A Call for a Unified, Cross-Faith Response

This intervention highlights a broader geopolitical reality: the ethical boundaries of the digital age cannot be dictated by Silicon Valley or a single Western institution alone. The disruptions under discussion, mass labour displacement, the weaponisation of automated defence, and the centralisation of human data, are global challenges that transcend borders and individual belief systems.

As a Muslim, I see an immediate, vital opportunity here for Islamic authorities, scholars, and institutions like Al-Azhar, the Muslim World League, and regional digital ethics boards to weigh in with clarity.

In Islamic tradition, technological and economic advancements must always serve the preservation of human life, intellect, and societal well-being (Maqasid al-Shariah). When automation threatens mass human displacement for the sake of corporate margins, or when algorithms are given the autonomy to make life-and-death decisions in warfare, it violates the core tenets of stewardship and justice.

It is time for major Islamic institutions to publish their own AI frameworks. We need a unified, cross-faith alliance on technology ethics, one in which Riyadh, Cairo, Istanbul, and Jakarta speak with the same moral clarity as the Vatican to ensure that Silicon Valley respects human dignity.

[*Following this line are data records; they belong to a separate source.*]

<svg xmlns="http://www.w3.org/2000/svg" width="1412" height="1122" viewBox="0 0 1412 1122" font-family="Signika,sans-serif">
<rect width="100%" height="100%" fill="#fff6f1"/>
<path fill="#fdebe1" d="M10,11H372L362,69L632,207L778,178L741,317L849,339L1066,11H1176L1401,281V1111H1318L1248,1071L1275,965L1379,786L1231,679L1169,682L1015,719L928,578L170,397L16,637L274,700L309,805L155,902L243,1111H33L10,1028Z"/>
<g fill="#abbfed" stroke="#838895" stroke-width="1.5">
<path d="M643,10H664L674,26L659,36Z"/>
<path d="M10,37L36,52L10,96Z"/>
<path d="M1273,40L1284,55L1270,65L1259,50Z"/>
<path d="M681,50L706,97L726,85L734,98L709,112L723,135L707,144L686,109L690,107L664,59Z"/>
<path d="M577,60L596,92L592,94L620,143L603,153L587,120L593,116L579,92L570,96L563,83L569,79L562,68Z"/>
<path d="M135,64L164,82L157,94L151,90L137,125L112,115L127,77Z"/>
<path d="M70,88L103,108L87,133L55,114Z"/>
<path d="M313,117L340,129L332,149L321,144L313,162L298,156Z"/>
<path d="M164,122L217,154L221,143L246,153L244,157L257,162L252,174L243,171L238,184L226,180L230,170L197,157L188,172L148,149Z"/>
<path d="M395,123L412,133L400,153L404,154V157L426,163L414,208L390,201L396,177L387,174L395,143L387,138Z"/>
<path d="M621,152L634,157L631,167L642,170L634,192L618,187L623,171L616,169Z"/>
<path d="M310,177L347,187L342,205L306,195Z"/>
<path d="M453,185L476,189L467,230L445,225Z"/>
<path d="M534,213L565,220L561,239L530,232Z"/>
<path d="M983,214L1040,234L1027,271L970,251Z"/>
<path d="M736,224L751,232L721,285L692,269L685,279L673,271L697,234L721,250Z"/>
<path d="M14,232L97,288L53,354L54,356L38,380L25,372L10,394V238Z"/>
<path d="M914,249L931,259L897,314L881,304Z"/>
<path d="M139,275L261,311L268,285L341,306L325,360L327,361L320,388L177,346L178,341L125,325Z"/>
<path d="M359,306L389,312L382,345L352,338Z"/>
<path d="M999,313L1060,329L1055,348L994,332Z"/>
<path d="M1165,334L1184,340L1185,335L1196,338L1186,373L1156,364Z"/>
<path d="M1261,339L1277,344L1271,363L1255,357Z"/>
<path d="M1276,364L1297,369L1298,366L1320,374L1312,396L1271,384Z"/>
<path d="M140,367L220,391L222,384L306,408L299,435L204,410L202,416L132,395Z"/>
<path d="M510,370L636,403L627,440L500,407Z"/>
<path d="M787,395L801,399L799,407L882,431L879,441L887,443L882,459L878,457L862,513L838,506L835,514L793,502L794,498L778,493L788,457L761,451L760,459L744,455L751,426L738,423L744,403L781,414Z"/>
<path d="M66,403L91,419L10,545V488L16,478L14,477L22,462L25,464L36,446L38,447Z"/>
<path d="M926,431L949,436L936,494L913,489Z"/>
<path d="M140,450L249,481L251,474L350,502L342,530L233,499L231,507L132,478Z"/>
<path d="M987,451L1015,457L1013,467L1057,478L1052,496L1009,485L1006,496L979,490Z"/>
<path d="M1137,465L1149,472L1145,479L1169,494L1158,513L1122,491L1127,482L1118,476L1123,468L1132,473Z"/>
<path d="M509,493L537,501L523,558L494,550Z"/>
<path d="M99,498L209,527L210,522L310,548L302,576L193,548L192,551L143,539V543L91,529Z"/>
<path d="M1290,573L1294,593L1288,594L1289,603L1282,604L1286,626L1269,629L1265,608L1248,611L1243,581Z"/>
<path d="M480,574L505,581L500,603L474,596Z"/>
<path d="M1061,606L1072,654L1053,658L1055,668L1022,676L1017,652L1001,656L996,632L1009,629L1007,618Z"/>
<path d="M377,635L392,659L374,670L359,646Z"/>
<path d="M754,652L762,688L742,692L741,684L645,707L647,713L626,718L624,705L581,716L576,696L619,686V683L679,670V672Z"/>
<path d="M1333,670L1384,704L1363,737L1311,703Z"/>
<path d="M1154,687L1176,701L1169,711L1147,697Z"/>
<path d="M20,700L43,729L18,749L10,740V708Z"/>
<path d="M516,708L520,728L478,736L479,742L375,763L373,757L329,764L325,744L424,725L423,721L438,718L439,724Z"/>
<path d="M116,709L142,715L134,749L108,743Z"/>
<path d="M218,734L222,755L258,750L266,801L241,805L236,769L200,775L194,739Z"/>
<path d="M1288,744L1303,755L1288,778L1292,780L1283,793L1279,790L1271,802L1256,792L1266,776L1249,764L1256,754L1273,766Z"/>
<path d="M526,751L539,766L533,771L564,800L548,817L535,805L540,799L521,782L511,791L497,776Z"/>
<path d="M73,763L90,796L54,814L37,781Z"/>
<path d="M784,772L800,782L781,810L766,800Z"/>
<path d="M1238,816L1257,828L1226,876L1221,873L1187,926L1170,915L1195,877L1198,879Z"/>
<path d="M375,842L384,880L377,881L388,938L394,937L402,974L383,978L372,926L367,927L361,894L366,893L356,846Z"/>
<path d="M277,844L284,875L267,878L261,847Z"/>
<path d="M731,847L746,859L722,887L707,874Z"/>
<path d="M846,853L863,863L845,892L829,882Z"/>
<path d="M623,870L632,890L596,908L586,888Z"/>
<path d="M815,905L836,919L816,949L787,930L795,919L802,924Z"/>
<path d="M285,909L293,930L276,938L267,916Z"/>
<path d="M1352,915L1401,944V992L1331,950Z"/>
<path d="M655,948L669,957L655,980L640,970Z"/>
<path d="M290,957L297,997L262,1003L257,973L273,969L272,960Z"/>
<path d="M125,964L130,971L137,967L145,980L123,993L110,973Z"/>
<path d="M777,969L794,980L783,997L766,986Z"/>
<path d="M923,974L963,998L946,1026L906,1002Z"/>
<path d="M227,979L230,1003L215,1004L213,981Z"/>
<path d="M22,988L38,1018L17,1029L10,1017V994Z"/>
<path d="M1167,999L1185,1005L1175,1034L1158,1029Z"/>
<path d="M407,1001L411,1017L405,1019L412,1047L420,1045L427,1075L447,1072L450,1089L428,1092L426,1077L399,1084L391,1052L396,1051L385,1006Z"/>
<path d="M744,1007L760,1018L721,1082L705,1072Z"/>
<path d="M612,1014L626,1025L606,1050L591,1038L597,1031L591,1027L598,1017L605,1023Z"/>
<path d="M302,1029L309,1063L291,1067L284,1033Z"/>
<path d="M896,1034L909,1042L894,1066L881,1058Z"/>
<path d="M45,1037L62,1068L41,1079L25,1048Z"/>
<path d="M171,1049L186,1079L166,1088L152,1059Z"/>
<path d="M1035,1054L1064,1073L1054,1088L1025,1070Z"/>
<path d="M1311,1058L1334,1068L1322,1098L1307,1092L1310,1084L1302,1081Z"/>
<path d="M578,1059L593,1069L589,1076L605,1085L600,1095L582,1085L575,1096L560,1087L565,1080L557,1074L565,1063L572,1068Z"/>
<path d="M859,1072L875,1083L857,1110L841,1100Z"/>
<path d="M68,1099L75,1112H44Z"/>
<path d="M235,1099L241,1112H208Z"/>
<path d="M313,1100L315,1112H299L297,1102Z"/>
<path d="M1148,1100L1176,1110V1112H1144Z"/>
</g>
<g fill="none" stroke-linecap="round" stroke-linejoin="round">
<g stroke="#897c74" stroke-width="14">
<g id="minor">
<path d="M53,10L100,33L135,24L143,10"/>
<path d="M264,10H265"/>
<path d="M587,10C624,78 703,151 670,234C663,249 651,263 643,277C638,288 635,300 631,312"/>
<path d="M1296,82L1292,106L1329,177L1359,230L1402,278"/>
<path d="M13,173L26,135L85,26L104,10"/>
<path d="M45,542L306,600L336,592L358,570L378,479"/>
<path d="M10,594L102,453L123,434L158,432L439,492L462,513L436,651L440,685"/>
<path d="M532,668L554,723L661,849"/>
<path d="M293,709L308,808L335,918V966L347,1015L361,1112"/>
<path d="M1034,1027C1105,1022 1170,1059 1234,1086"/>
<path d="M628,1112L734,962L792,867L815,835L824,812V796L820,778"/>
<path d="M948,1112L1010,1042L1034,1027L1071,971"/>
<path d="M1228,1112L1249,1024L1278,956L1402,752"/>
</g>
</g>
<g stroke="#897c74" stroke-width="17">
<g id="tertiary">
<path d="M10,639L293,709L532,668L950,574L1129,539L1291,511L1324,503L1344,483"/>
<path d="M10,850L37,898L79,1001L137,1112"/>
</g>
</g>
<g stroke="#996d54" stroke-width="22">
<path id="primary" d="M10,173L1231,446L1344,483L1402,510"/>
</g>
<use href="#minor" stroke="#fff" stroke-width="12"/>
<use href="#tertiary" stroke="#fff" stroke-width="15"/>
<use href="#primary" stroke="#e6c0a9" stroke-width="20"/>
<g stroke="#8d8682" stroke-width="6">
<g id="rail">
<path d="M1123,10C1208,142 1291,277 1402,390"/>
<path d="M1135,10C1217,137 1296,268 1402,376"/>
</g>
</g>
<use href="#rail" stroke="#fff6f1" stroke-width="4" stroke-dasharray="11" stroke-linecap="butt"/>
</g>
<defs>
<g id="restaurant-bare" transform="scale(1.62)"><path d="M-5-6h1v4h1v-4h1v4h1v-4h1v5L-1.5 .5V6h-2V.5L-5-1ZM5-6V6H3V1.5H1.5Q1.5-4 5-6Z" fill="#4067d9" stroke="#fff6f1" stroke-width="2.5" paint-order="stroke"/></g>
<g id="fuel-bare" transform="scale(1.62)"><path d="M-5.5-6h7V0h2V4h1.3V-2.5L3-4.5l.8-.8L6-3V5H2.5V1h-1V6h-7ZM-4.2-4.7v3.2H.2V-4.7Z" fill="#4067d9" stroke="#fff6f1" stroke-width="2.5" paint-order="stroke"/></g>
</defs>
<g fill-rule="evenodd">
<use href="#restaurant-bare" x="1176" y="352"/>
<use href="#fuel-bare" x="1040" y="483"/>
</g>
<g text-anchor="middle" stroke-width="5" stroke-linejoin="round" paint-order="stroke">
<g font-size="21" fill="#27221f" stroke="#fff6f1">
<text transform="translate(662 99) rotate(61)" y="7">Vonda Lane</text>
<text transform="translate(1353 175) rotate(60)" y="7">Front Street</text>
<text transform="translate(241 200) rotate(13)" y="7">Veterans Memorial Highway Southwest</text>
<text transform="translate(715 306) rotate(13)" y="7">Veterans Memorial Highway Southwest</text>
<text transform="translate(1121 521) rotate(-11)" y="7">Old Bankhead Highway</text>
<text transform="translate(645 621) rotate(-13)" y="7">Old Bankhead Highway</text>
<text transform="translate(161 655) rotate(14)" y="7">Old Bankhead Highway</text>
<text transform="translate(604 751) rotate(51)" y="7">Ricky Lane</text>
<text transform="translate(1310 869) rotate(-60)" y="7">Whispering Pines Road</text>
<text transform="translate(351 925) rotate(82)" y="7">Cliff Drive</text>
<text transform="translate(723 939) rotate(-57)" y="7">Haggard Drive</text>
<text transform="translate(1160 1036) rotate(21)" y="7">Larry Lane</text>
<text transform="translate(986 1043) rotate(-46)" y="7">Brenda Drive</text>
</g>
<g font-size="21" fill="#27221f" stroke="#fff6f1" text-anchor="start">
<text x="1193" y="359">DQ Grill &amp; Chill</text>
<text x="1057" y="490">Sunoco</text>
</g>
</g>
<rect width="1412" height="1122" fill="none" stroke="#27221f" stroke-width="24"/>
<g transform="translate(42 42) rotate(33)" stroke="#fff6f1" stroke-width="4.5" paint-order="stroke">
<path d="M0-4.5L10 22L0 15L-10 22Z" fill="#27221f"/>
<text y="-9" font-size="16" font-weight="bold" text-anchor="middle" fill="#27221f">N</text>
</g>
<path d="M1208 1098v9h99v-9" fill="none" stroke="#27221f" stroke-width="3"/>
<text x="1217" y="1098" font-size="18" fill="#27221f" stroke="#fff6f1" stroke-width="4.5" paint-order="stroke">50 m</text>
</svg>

Why This Matters for Global Commerce

At WORLDEF, we closely track how #AI is rewriting the rules of global infrastructure from automated supply chains and dynamic pricing to cross-border logistics and digital marketplace operations. But as Christopher Olah noted during the press conference, the questions AI raises are ultimately bigger than the technology itself. They belong to philosophy, society, and the humanities.

For those of us leading and operating within digital ecosystems, Magnifica Humanitas is a stark reminder that the “move fast and break things” era is facing an inevitable reckoning. When data ownership is challenged as a human rights issue and labour displacement is framed as a societal failure, it signals that the compliance and regulatory pressures heading our way will be much harsher than simple algorithmic transparency.

Whether you look at this through an economic, philosophical, or strictly business lens, one thing is clear: the human element must remain the true anchor of global commerce. If we build an ecosystem where efficiency completely hollows out human agency, we aren’t innovating; rather, we’re just automating our own decline.

It’s time for tech leaders to realize that the call for guardrails is no longer just a bureaucratic hurdle from government regulators. It is hardening into a global, cross-faith mandate. The world’s major spiritual and cultural traditions are drawing a line in the sand, demanding that human dignity be protected before the algorithms outpace our shared values.